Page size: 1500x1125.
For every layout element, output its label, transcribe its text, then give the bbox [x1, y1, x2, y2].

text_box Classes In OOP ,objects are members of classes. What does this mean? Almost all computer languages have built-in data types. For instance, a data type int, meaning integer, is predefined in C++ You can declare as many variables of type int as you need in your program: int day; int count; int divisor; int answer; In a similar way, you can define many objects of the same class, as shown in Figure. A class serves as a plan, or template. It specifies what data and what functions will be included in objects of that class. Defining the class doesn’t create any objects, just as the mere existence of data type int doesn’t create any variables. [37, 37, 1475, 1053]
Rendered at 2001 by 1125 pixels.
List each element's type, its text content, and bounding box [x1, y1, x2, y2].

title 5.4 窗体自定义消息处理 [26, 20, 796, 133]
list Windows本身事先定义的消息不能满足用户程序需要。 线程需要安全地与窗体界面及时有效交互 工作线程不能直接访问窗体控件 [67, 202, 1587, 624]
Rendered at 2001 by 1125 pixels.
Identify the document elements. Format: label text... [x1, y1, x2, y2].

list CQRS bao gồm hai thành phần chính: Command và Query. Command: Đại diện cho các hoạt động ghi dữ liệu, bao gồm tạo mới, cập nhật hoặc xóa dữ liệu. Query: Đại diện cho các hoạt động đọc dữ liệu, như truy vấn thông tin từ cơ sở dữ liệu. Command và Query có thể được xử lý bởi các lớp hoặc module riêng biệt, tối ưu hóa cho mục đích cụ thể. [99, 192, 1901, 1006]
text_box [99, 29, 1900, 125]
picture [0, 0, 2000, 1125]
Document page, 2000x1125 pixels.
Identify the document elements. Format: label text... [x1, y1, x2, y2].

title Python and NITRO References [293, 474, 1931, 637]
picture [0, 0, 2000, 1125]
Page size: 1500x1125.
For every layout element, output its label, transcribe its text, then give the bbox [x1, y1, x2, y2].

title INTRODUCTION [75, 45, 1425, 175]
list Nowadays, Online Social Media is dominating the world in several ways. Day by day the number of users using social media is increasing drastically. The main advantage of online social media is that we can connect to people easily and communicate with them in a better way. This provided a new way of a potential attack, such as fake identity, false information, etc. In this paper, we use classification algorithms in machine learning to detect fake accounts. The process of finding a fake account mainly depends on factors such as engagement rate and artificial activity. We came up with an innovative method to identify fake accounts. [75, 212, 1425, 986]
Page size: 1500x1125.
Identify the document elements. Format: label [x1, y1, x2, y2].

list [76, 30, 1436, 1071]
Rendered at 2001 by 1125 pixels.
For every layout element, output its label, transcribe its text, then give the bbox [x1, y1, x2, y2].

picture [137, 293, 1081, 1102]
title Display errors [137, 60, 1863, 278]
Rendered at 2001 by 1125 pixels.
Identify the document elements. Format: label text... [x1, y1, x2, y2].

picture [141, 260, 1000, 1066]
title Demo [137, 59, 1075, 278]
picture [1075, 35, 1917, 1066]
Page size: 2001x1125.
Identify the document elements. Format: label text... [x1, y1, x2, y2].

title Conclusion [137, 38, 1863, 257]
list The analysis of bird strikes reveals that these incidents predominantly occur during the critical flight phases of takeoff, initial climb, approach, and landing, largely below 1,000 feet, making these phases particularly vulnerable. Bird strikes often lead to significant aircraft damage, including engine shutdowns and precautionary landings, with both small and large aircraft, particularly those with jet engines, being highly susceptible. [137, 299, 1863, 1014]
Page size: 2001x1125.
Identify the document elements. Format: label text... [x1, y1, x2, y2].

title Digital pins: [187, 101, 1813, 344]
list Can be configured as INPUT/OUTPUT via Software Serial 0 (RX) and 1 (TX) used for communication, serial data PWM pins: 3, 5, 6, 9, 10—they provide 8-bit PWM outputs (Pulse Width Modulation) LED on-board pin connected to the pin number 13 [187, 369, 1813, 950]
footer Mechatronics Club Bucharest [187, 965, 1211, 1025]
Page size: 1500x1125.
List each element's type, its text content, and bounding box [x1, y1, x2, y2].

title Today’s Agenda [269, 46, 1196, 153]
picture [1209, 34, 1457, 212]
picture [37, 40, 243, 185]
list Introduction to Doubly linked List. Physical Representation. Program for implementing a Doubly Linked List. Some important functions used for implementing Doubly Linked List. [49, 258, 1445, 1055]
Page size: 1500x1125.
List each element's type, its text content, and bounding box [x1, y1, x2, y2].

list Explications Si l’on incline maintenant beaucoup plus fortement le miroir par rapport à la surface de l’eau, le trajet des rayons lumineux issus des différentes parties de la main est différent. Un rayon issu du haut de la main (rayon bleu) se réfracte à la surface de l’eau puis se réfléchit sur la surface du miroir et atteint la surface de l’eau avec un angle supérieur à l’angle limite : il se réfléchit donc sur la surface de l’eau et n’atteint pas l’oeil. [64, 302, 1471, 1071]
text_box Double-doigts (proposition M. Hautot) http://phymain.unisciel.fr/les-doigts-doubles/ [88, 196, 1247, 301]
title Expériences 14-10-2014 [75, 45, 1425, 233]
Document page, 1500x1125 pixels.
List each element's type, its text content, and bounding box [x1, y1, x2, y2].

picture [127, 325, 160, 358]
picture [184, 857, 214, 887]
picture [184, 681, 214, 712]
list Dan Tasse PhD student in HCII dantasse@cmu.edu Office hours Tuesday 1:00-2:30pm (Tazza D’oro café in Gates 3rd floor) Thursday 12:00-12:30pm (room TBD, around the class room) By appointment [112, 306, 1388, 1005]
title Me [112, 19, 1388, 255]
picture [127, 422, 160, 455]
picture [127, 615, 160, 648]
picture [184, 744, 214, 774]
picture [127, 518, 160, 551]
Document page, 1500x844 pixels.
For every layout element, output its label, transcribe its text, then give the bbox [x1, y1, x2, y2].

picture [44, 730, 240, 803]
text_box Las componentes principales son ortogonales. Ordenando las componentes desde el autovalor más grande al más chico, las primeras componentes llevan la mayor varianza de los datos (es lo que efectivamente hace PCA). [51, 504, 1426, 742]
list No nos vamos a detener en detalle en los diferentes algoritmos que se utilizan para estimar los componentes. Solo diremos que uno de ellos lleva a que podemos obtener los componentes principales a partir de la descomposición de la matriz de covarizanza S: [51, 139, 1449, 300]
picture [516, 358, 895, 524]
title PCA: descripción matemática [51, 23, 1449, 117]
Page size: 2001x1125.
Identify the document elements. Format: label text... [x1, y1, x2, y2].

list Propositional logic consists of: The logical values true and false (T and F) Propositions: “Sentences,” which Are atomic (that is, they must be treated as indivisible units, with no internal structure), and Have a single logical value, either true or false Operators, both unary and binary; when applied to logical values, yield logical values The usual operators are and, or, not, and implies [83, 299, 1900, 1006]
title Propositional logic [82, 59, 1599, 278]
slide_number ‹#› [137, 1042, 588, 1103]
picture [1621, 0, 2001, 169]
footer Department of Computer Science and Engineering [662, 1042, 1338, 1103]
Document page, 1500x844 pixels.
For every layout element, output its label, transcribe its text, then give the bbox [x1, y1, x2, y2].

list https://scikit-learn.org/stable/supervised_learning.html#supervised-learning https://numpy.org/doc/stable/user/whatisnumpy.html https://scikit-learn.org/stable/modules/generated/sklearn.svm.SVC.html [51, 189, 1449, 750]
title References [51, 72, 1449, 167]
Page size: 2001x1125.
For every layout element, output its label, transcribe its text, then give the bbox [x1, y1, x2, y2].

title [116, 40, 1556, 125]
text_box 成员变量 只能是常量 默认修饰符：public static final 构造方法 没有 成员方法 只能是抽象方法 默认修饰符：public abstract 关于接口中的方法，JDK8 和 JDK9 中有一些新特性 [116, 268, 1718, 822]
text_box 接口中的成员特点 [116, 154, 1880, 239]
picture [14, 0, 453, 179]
────
**PROBLEM STATEMENT**: What is needed is a full, exact copy of the records.

**SOLUTION TO THIS PROBLEM**:
Page size: 1500x1125.
For every layout element, output its label, transcribe its text, then give the bbox [x1, y1, x2, y2].

text_box Classes In OOP ,objects are members of classes. What does this mean? Almost all computer languages have built-in data types. For instance, a data type int, meaning integer, is predefined in C++ You can declare as many variables of type int as you need in your program: int day; int count; int divisor; int answer; In a similar way, you can define many objects of the same class, as shown in Figure. A class serves as a plan, or template. It specifies what data and what functions will be included in objects of that class. Defining the class doesn’t create any objects, just as the mere existence of data type int doesn’t create any variables. [37, 37, 1475, 1053]
Rendered at 2001 by 1125 pixels.
List each element's type, its text content, and bounding box [x1, y1, x2, y2].

title 5.4 窗体自定义消息处理 [26, 20, 796, 133]
list Windows本身事先定义的消息不能满足用户程序需要。 线程需要安全地与窗体界面及时有效交互 工作线程不能直接访问窗体控件 [67, 202, 1587, 624]
Rendered at 2001 by 1125 pixels.
Identify the document elements. Format: label text... [x1, y1, x2, y2].

list CQRS bao gồm hai thành phần chính: Command và Query. Command: Đại diện cho các hoạt động ghi dữ liệu, bao gồm tạo mới, cập nhật hoặc xóa dữ liệu. Query: Đại diện cho các hoạt động đọc dữ liệu, như truy vấn thông tin từ cơ sở dữ liệu. Command và Query có thể được xử lý bởi các lớp hoặc module riêng biệt, tối ưu hóa cho mục đích cụ thể. [99, 192, 1901, 1006]
text_box [99, 29, 1900, 125]
picture [0, 0, 2000, 1125]
Document page, 2000x1125 pixels.
Identify the document elements. Format: label text... [x1, y1, x2, y2].

title Python and NITRO References [293, 474, 1931, 637]
picture [0, 0, 2000, 1125]
Page size: 1500x1125.
For every layout element, output its label, transcribe its text, then give the bbox [x1, y1, x2, y2].

title INTRODUCTION [75, 45, 1425, 175]
list Nowadays, Online Social Media is dominating the world in several ways. Day by day the number of users using social media is increasing drastically. The main advantage of online social media is that we can connect to people easily and communicate with them in a better way. This provided a new way of a potential attack, such as fake identity, false information, etc. In this paper, we use classification algorithms in machine learning to detect fake accounts. The process of finding a fake account mainly depends on factors such as engagement rate and artificial activity. We came up with an innovative method to identify fake accounts. [75, 212, 1425, 986]
Page size: 1500x1125.
Identify the document elements. Format: label [x1, y1, x2, y2].

list [76, 30, 1436, 1071]
Rendered at 2001 by 1125 pixels.
For every layout element, output its label, transcribe its text, then give the bbox [x1, y1, x2, y2].

picture [137, 293, 1081, 1102]
title Display errors [137, 60, 1863, 278]
Rendered at 2001 by 1125 pixels.
Identify the document elements. Format: label text... [x1, y1, x2, y2].

picture [141, 260, 1000, 1066]
title Demo [137, 59, 1075, 278]
picture [1075, 35, 1917, 1066]
Page size: 2001x1125.
Identify the document elements. Format: label text... [x1, y1, x2, y2].

title Conclusion [137, 38, 1863, 257]
list The analysis of bird strikes reveals that these incidents predominantly occur during the critical flight phases of takeoff, initial climb, approach, and landing, largely below 1,000 feet, making these phases particularly vulnerable. Bird strikes often lead to significant aircraft damage, including engine shutdowns and precautionary landings, with both small and large aircraft, particularly those with jet engines, being highly susceptible. [137, 299, 1863, 1014]
Page size: 2001x1125.
Identify the document elements. Format: label text... [x1, y1, x2, y2].

title Digital pins: [187, 101, 1813, 344]
list Can be configured as INPUT/OUTPUT via Software Serial 0 (RX) and 1 (TX) used for communication, serial data PWM pins: 3, 5, 6, 9, 10—they provide 8-bit PWM outputs (Pulse Width Modulation) LED on-board pin connected to the pin number 13 [187, 369, 1813, 950]
footer Mechatronics Club Bucharest [187, 965, 1211, 1025]
Page size: 1500x1125.
List each element's type, its text content, and bounding box [x1, y1, x2, y2].

title Today’s Agenda [269, 46, 1196, 153]
picture [1209, 34, 1457, 212]
picture [37, 40, 243, 185]
list Introduction to Doubly linked List. Physical Representation. Program for implementing a Doubly Linked List. Some important functions used for implementing Doubly Linked List. [49, 258, 1445, 1055]
Page size: 1500x1125.
List each element's type, its text content, and bounding box [x1, y1, x2, y2].

list Explications Si l’on incline maintenant beaucoup plus fortement le miroir par rapport à la surface de l’eau, le trajet des rayons lumineux issus des différentes parties de la main est différent. Un rayon issu du haut de la main (rayon bleu) se réfracte à la surface de l’eau puis se réfléchit sur la surface du miroir et atteint la surface de l’eau avec un angle supérieur à l’angle limite : il se réfléchit donc sur la surface de l’eau et n’atteint pas l’oeil. [64, 302, 1471, 1071]
text_box Double-doigts (proposition M. Hautot) http://phymain.unisciel.fr/les-doigts-doubles/ [88, 196, 1247, 301]
title Expériences 14-10-2014 [75, 45, 1425, 233]
Document page, 1500x1125 pixels.
List each element's type, its text content, and bounding box [x1, y1, x2, y2].

picture [127, 325, 160, 358]
picture [184, 857, 214, 887]
picture [184, 681, 214, 712]
list Dan Tasse PhD student in HCII dantasse@cmu.edu Office hours Tuesday 1:00-2:30pm (Tazza D’oro café in Gates 3rd floor) Thursday 12:00-12:30pm (room TBD, around the class room) By appointment [112, 306, 1388, 1005]
title Me [112, 19, 1388, 255]
picture [127, 422, 160, 455]
picture [127, 615, 160, 648]
picture [184, 744, 214, 774]
picture [127, 518, 160, 551]
Document page, 1500x844 pixels.
For every layout element, output its label, transcribe its text, then give the bbox [x1, y1, x2, y2].

picture [44, 730, 240, 803]
text_box Las componentes principales son ortogonales. Ordenando las componentes desde el autovalor más grande al más chico, las primeras componentes llevan la mayor varianza de los datos (es lo que efectivamente hace PCA). [51, 504, 1426, 742]
list No nos vamos a detener en detalle en los diferentes algoritmos que se utilizan para estimar los componentes. Solo diremos que uno de ellos lleva a que podemos obtener los componentes principales a partir de la descomposición de la matriz de covarizanza S: [51, 139, 1449, 300]
picture [516, 358, 895, 524]
title PCA: descripción matemática [51, 23, 1449, 117]
Page size: 2001x1125.
Identify the document elements. Format: label text... [x1, y1, x2, y2].

list Propositional logic consists of: The logical values true and false (T and F) Propositions: “Sentences,” which Are atomic (that is, they must be treated as indivisible units, with no internal structure), and Have a single logical value, either true or false Operators, both unary and binary; when applied to logical values, yield logical values The usual operators are and, or, not, and implies [83, 299, 1900, 1006]
title Propositional logic [82, 59, 1599, 278]
slide_number ‹#› [137, 1042, 588, 1103]
picture [1621, 0, 2001, 169]
footer Department of Computer Science and Engineering [662, 1042, 1338, 1103]
Document page, 1500x844 pixels.
For every layout element, output its label, transcribe its text, then give the bbox [x1, y1, x2, y2].

list https://scikit-learn.org/stable/supervised_learning.html#supervised-learning https://numpy.org/doc/stable/user/whatisnumpy.html https://scikit-learn.org/stable/modules/generated/sklearn.svm.SVC.html [51, 189, 1449, 750]
title References [51, 72, 1449, 167]
Page size: 2001x1125.
For every layout element, output its label, transcribe its text, then give the bbox [x1, y1, x2, y2].

title [116, 40, 1556, 125]
text_box 成员变量 只能是常量 默认修饰符：public static final 构造方法 没有 成员方法 只能是抽象方法 默认修饰符：public abstract 关于接口中的方法，JDK8 和 JDK9 中有一些新特性 [116, 268, 1718, 822]
text_box 接口中的成员特点 [116, 154, 1880, 239]
picture [14, 0, 453, 179]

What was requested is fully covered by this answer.